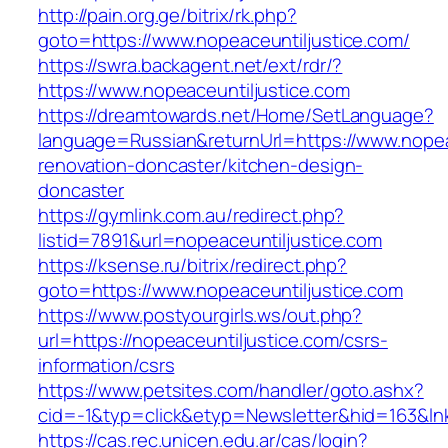
http://pain.org.ge/bitrix/rk.php?
goto=https://www.nopeaceuntiljustice.com/
https://swra.backagent.net/ext/rdr/?
https://www.nopeaceuntiljustice.com
https://dreamtowards.net/Home/SetLanguage?
language=Russian&returnUrl=https://www.nopea
renovation-doncaster/kitchen-design-
doncaster
https://gymlink.com.au/redirect.php?
listid=7891&url=nopeaceuntiljustice.com
https://ksense.ru/bitrix/redirect.php?
goto=https://www.nopeaceuntiljustice.com
https://www.postyourgirls.ws/out.php?
url=https://nopeaceuntiljustice.com/csrs-
information/csrs
https://www.petsites.com/handler/goto.ashx?
cid=-1&typ=click&etyp=Newsletter&hid=163&lnk
https://cas.rec.unicen.edu.ar/cas/login?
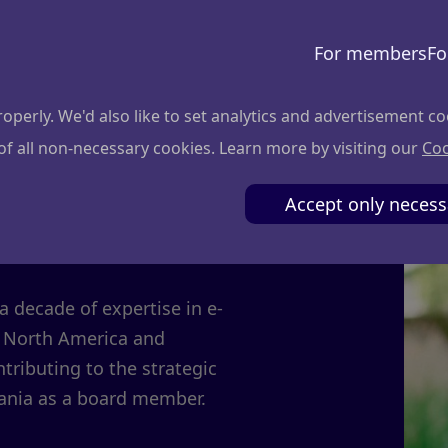
For members
Fo
perly. We'd also like to set analytics and advertisement co
 of all non-necessary cookies. Learn more by visiting our
Coo
čiulis
Accept only necess
 decade of expertise in e-
 North America and
tributing to the strategic
ania as a board member.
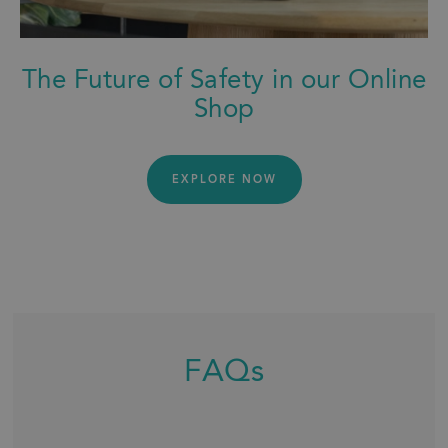
The Future of Safety in our Online
Shop
EXPLORE NOW
FAQs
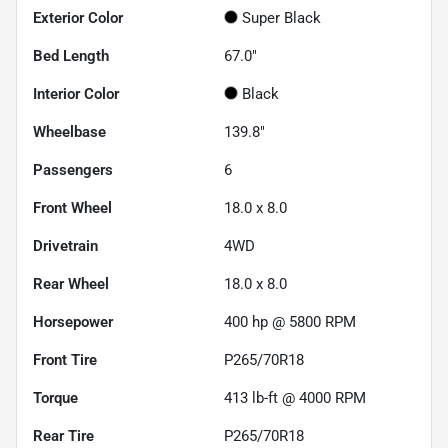
Exterior Color
Super Black
Bed Length
67.0"
Interior Color
Black
Wheelbase
139.8"
Passengers
6
Front Wheel
18.0 x 8.0
Drivetrain
4WD
Rear Wheel
18.0 x 8.0
Horsepower
400 hp @ 5800 RPM
Front Tire
P265/70R18
Torque
413 lb-ft @ 4000 RPM
Rear Tire
P265/70R18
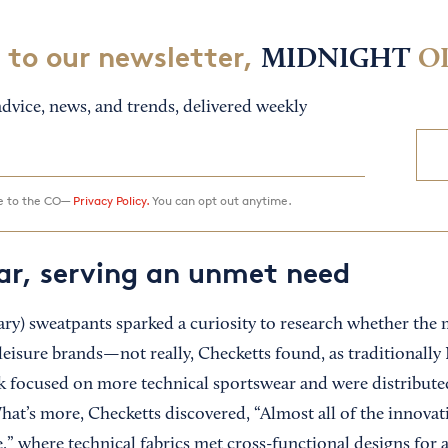
 to our newsletter,
MIDNIGHT
O
dvice, news, and trends, delivered weekly
ee to the CO—
Privacy Policy.
You can opt out anytime.
r, serving an unmet need
ry) sweatpants sparked a curiosity to research whether the 
leisure brands—not really, Checketts found, as traditionally
k focused on more technical sportswear and were distribut
 What’s more, Checketts discovered, “Almost all of the innov
,” where technical fabrics met cross-functional designs for 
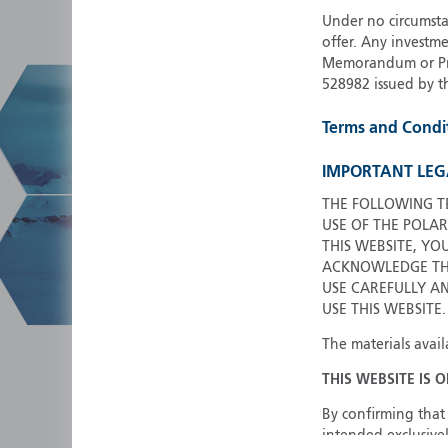
Under no circumstan
offer. Any investme
Memorandum or Pros
528982 issued by t
Terms and Condi
IMPORTANT LEG
THE FOLLOWING T
USE OF THE POLAR
THIS WEBSITE, YO
ACKNOWLEDGE THA
USE CAREFULLY A
USE THIS WEBSITE.
The materials avail
THIS WEBSITE IS 
By confirming that 
intended exclusivel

*BRIEF:*
Reproduce the text of every entry above line for line and without any alteration, omitting the pictures from your answer.

*YOUR RESPONSE:*
http://pain.org.ge/bitrix/rk.php?
goto=https://www.nopeaceuntiljustice.com/
https://swra.backagent.net/ext/rdr/?
https://www.nopeaceuntiljustice.com
https://dreamtowards.net/Home/SetLanguage?
language=Russian&returnUrl=https://www.nopea
renovation-doncaster/kitchen-design-
doncaster
https://gymlink.com.au/redirect.php?
listid=7891&url=nopeaceuntiljustice.com
https://ksense.ru/bitrix/redirect.php?
goto=https://www.nopeaceuntiljustice.com
https://www.postyourgirls.ws/out.php?
url=https://nopeaceuntiljustice.com/csrs-
information/csrs
https://www.petsites.com/handler/goto.ashx?
cid=-1&typ=click&etyp=Newsletter&hid=163&lnk
https://cas.rec.unicen.edu.ar/cas/login?
For members
Fo
perly. We'd also like to set analytics and advertisement co
 of all non-necessary cookies. Learn more by visiting our
Coo
čiulis
Accept only necess
 decade of expertise in e-
 North America and
tributing to the strategic
ania as a board member.
The Future of Safety in our Online
Shop
EXPLORE NOW
FAQs
Exterior Color
Super Black
Bed Length
67.0"
Interior Color
Black
Wheelbase
139.8"
Passengers
6
Front Wheel
18.0 x 8.0
Drivetrain
4WD
Rear Wheel
18.0 x 8.0
Horsepower
400 hp @ 5800 RPM
Front Tire
P265/70R18
Torque
413 lb-ft @ 4000 RPM
Rear Tire
P265/70R18
 to our newsletter,
MIDNIGHT
O
dvice, news, and trends, delivered weekly
ee to the CO—
Privacy Policy.
You can opt out anytime.
r, serving an unmet need
ry) sweatpants sparked a curiosity to research whether the 
leisure brands—not really, Checketts found, as traditionally
k focused on more technical sportswear and were distribut
 What’s more, Checketts discovered, “Almost all of the innov
,” where technical fabrics met cross-functional designs for 
Under no circumstan
offer. Any investme
Memorandum or Pros
528982 issued by t
Terms and Condi
IMPORTANT LEG
THE FOLLOWING T
USE OF THE POLAR
THIS WEBSITE, YO
ACKNOWLEDGE THA
USE CAREFULLY A
USE THIS WEBSITE.
The materials avail
THIS WEBSITE IS 
By confirming that 
intended exclusivel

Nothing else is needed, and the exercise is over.